Caught in the Coils of Old Nile
Last Updated August 12, 2024.
[In the following excerpt, Duncan-Jones comments on two productions of Antony and Cleopatra. She expresses disappointment in the Royal Shakespeare Company's 1999 staging for its lack of connection to the play's dramatization of important historical events; she also faults Frances de la Tour's lack of charisma in playing Cleopatra, but commends Guy Henry for the depth of his performance in the role of Octavius Caesar. By comparison, Duncan-Jones praises Giles Block's 1999 production of the play at the Globe—which featured male actors in every role—for its rapid pace as well as Mark Rylance's portrayal of Cleopatra.]
Hearing the news of Antony's death, his rival and brother-in-law Octavius Caesar exclaims: “The breaking of so great a thing should make / A greater crack. The round world / Should have shook lions into civil streets / And citizens to their dens.”

▸ **SUPPLIED INFORMATION**
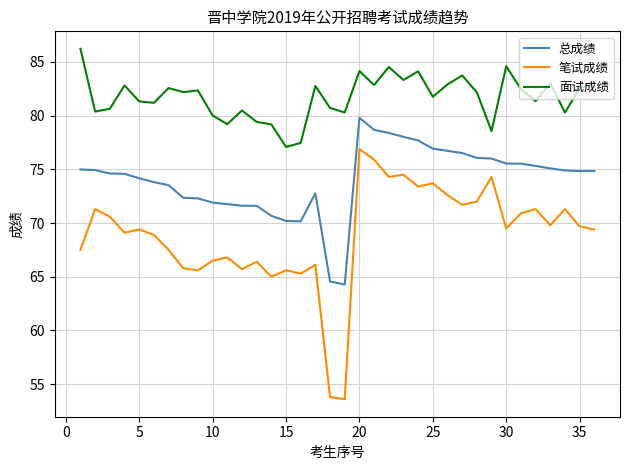

Rank the series by their maximum value, from highest to lowest.

面试成绩, 总成绩, 笔试成绩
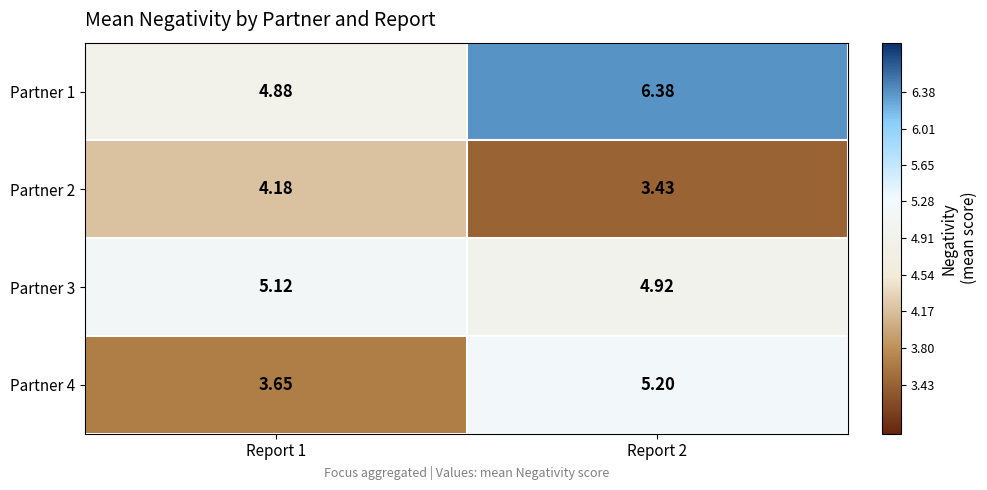

At how many categories does at least one series exceed 3?

2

▸ **REQUIRED WORK**
**a.** Answer these from the Antony and Cleopatra review:
(i) Which company's 1999 staging of the play disappoints Duncan-Jones?
(ii) Who directed the 1999 production at the Globe?
(iii) What two relationships to Antony does the review give for Octavius Caesar?
**b.** Resume the Antony and Cleopatra review after its last sentence.
The material above has no connection to the Antony and Cleopatra review.

▸ **TASK-BY-TASK RESULTS**
**a.**
(i) The Royal Shakespeare Company's.
(ii) Giles Block.
(iii) He is Antony's rival and his brother-in-law.

**b.**
The RSC's Antony and Cleopatra, too, should have made a greater crack. For all its noise and visual busyness, Stephen Pimlott's production feels disappointingly empty and meaningless. Instead of suggesting that “High events as these / Strike those that make them”, Yolanda Sonnabend's vast set, with three outsize perspex panels which mirror and diminish what is acted out in the Shakespeare Theatre's newly extended “round world”, makes the play's bustle seem even more vacuous. Rear-view reflections of characters in deeply receding perspective could act only as ironic comments on their aspirations to greatness if they had appeared great in the first place. Whole areas of significance which one would have thought integral to the play are thrown away in the service of the RSC's increasingly irritating “eclectic” visual style. Instead of re-enacting great historical encounters on the boundaries of Europe and Africa and of history and legend, the company squanders its resources in no particular time and no identifiable place.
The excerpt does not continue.